■ KUTIPAN DOKUMEN ■
Oleh: Aenunaim
Selama pertengahan tahun 1990-an sampai tahun 2018, lahan gambut menjadi pusat perhatian berbagai pihak. Mulai dari aspek sosial, ekonomi, lingkungan, bahkan politik sekalipun, semua mata tertuju pada potensi lahan gambut dan kerusakannya. Beberapa pemanfaatan gambut diantaranya untuk pertanian, perkebunan, energi, dan industri berbasis biomassa (Masganti dkk 2014)1: 1) sebagian besar potensi pemanfaatan lahan gambut lebih banyak untuk penyedia bahan pangan (Masganti dkk 2017)2, 2) adapun faktor kerusakan gambut disebabkan karena pemanfaatan gambut dengan teknologi yang tidak tepat guna, seperti tatakelola air yang berakibat pada kekeringan atau banjir dan kebakaran, perubahan fungsi gambut secara masif yang berakibat terganggunya aktivitas dan sumberdaya penghidupan masyarakat.
Degradasi nilai dan fungsi dari lahan gambut akan memberikan dampak negatif pada aspek sosial terutama masyarakat sekitar yang memanfaatkan lahan gambut, seperti sumber mata pencarian, sarana rekreasi pengembang kultur sosial maupun spiritual, 3) apa sebenarnya permasalahan utama dalam keberlangsungan masyarakat di sekitar lahan gambut, siapa dan bagaimana kelangsungan hidup masyarakat dan lingkungannya?
Restorasi Gambut Sumatra Selatan
Adanya upaya untuk memperbaiki atau memulihkan kondisi lahan gambut yang rusak dengan membentuk struktur dan fungsinya sesuai (mendekati) dengan kondisi awal atau biasa disebut restorasi gambut, maka diharapkan dapat menjadi solusi bagi kelangsungan hidup secara social, ekonomi maupun lingkungan. Tim Restorasi Gambut Sumatera Selatan (TRGSS) Bersama-sama mitra pembangunan, CSO Perusahaan dan konsorsium gambut (ICRAF, WRI dan Wetland) membuat perencanaan Restorasi Gambut yang dapat direalisasikan sekaligus membantu Badan Restorasi Gambut (BRG) dalam perencanaan dan pelaksanaanya.

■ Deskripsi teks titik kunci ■
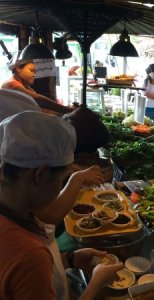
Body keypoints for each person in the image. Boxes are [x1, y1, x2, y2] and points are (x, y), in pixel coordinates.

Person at [0, 111, 123, 299]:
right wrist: (96, 283)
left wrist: (70, 259)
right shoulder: (29, 255)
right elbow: (29, 268)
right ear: (39, 175)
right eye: (60, 181)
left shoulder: (15, 212)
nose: (60, 187)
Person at [1, 52, 73, 115]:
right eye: (31, 70)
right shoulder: (10, 84)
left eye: (35, 72)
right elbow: (38, 99)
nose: (34, 75)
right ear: (18, 69)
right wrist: (68, 110)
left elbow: (41, 109)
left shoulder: (27, 88)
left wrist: (60, 112)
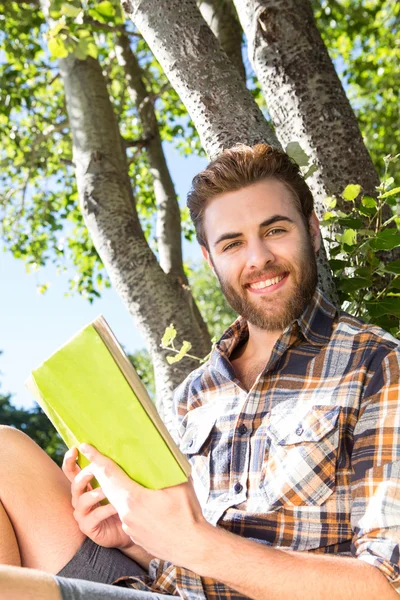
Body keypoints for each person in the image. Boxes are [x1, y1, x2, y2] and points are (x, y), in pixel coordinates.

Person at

■ TUGAS DAN LATIHAN ■
[1] Menurut teks tentang lahan gambut, lembaga apa saja yang tergabung dalam konsorsium gambut?
[2] Teruskan teks tentang lahan gambut mulai setelah kalimat terakhir yang ditampilkan.
Item-item tersebut tidak ada hubungannya dengan teks tentang lahan gambut.

■ JAWABAN SETIAP TUGAS ■
[1] ICRAF, WRI, dan Wetland.

[2]
Jauh sebelum rencana ini dilakukan, hal terpenting yang harus diketahui adalah masalah, faktor pemicu, aturan main dan Solusi yang diharapkan bagi masyarakat sekitar. Hasil survey lapangan di Provinsi Sumatera Selatan, tepatnya di kabupaten Oki dan Musi Banyuasin dengan melibatkan beberapa kelompok usaha, KPH, Pemerintah daerah dan kelompok masyarakat. Hasil survey menyimpulkan bahwa potensi masalah yang muncul disebabkan karena:
1. Kebijakan tatakelola lahan gambut
Kebiasaan tatanan masyarakat yang tidak tepat terkait pengelolaan lahan Kepastian peta Kesatuan Hidrologis Gambut (KHG) dan Fungsi Ekosistem Gambut (FEG), tersebut yang akan menentukan kesepakatan bersama antara peta indikatif pemerintah dengan pengusaha dan sekitarnyasebagai dasar perencanaan usaha dan wilayah. Hal ini akan mempengaruhi tatanan hidup masyarakat didalam maupun di sekitar ekosistem gambut.
2. Hilangnya sebagian mata pencaharian akibat kebijakan
Setelah adanya Peraturan Menteri LHK dari mulai P.14 sampai P. 17 Tahun 2017 dan P. 59 Tahun 2016, semua harus melakukan adaptasi terkait implikasi kebijakan tersebut, yang mana salah satu solusi yang ditawarkan adalah penggantian lahan untuk pengusaha hutan kayu. Namun kepastian lahan pengganti, skema penggantian dan cadangan lahan pengganti belum dapat menjamin keberlangsungan usaha dan penghidupan masyarakat. Seperti jaminan tenaga kerja pada perusahan yang ada, hasil produk masyarakat terhadap akses pasar, jaminan bahwa penghidupan masyarakat tidak lebih buruk dibandingkan ketika hidup di area gambut.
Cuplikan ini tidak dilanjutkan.